And speaking of ... Bryce runs off when he catches sight of Olivia so he delivers Ned Ned's CAT scans. After she goggles a bit at the giant hematoma that's right by Ned Ned's liver, Olivia comments, "Ned's lucky he showed up here in time." Bryce moonily says, "Well, no, it's not luck. He was alive in his vision, so clearly --" "Enough about visions!" Olivia snaps. The two squabble briefly. Olivia's take is that flashforwards have no place in medicine, while Bryce thinks they're a handy predictor of likely medical outcome. She then pushes Bryce in Ned's direction with orders to get Ned to consent to surgery, then get his own moony ass to the OR.
Cut to Bryce giving Ned the direst of warnings regarding all the things that could possibly go wrong with the surgery. Ned serenely takes it all in: "You're telling me I need some sort of drug-allergy-death-surgery. I'm totally cool with it." Then Ned goes flying off across the pockmarked plains of pseudomysticism: "Some of change is happening. I don't feel nervous or afraid of anything. All that worrying all the time, it's just kept me from being the me I'm supposed to be." (While Ned Ned is laying the Oprah-speak on us all, we see him dreamily swimming out of that submerged bus again.) Snapping back to the here-and-now, Ned Ned concludes, "Six months from now, I see myself and I'm, like, this invincible, fearless black guy. Like Shaft or Bryant Gumbel." Somewhere, Greg Gumbel just threw his remote across the room all, "What the fun?" Anyway, Ned Ned is changed in the now because of what will happen in the future.

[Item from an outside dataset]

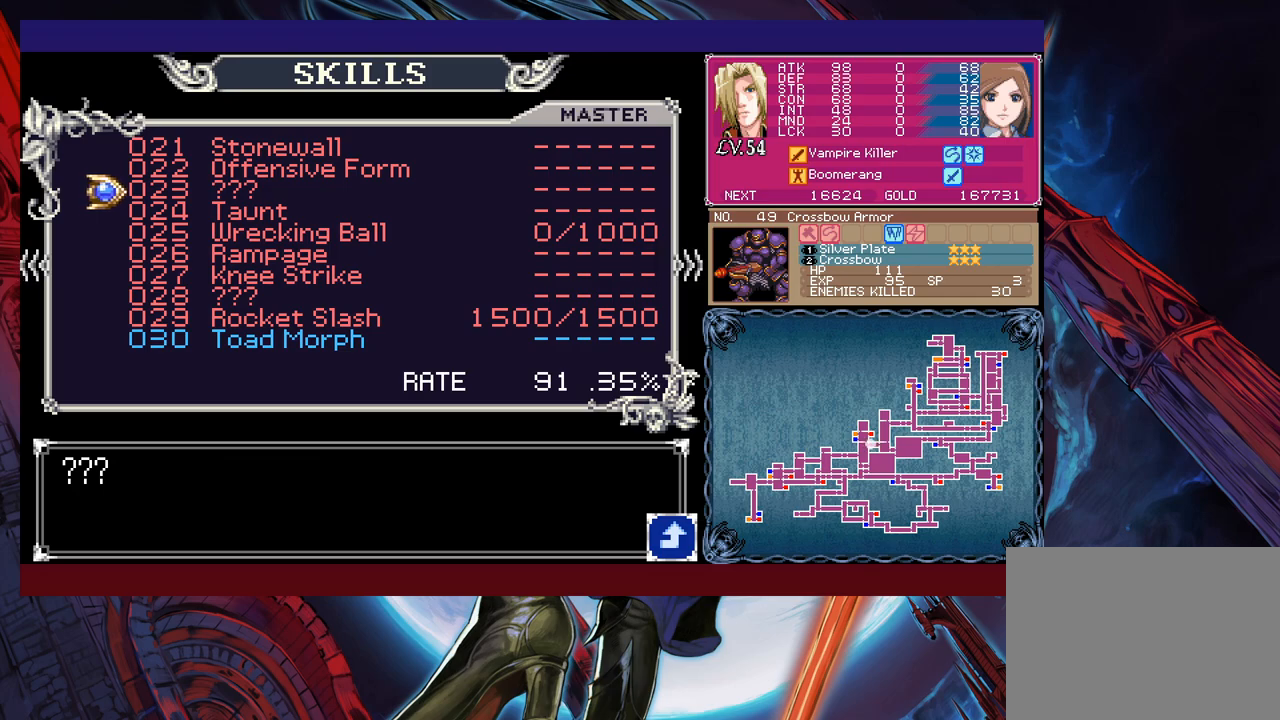
{"buttons": [], "left_stick": "center", "events": []}
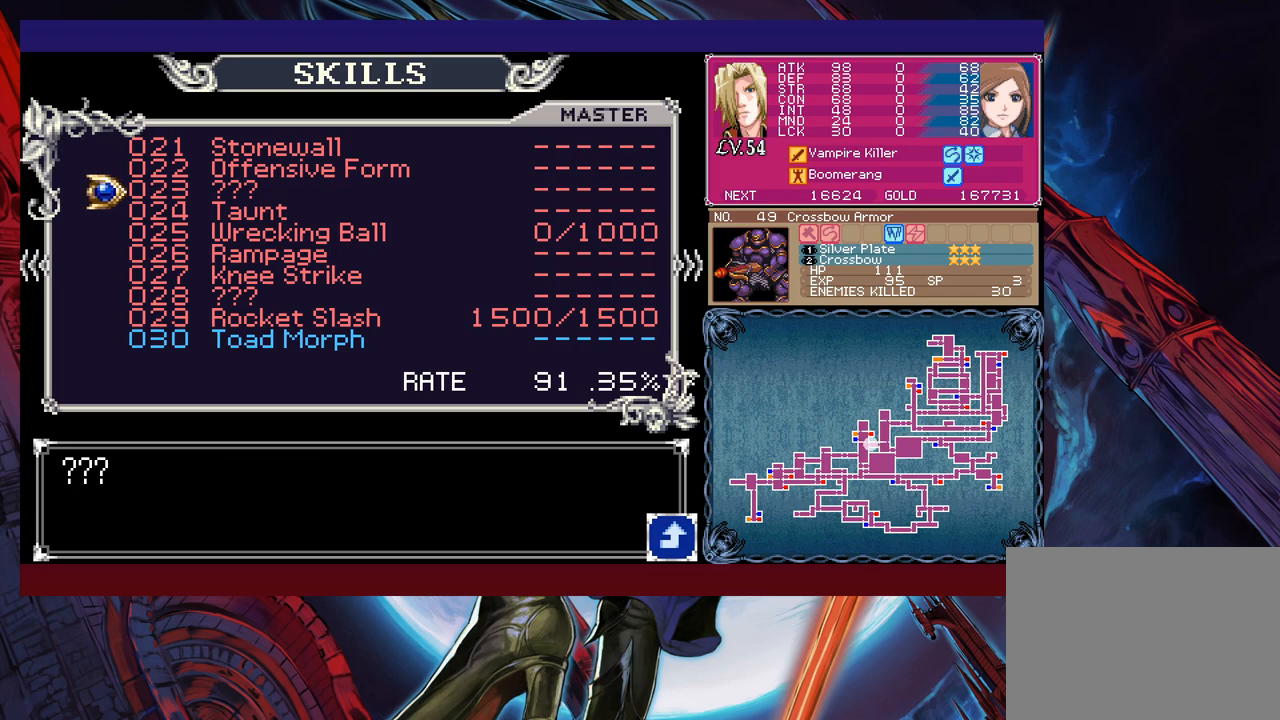
{"buttons": [], "left_stick": "center", "events": []}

We zip to the outside of a church, then to an interior office, where Nicole is looking at a shirt of a high-fiving Christ with the legend "Jesus is my Episco-Pal!" And to think we all dismissed Buddy Christ as a joke when Dogma came out. Anyway, a dynamic youngish priest comes in, indiscreetly talking about how he's presided over 15 funerals in the last two weeks, but he somehow finds the inner strength to turn off the mobile phone and gestures for Nicole to sit down. Nicole goes to unburden her conscience, but is interrupted by the crickets that Father Seabury keeps 'cause he likes the noise they make, and after he makes some small talk about how it's not creepy at all to keep insects tucked in a desk drawer, Father Seabury then confuses Nicole with her more observant sister Paige. Nicole shares that she has the urge to volunteer, but the church is full up. Father Seabury explains, "In a crisis like this, people really want to -- well, people need to help. So, uh, why don't you tell me what this is all about?"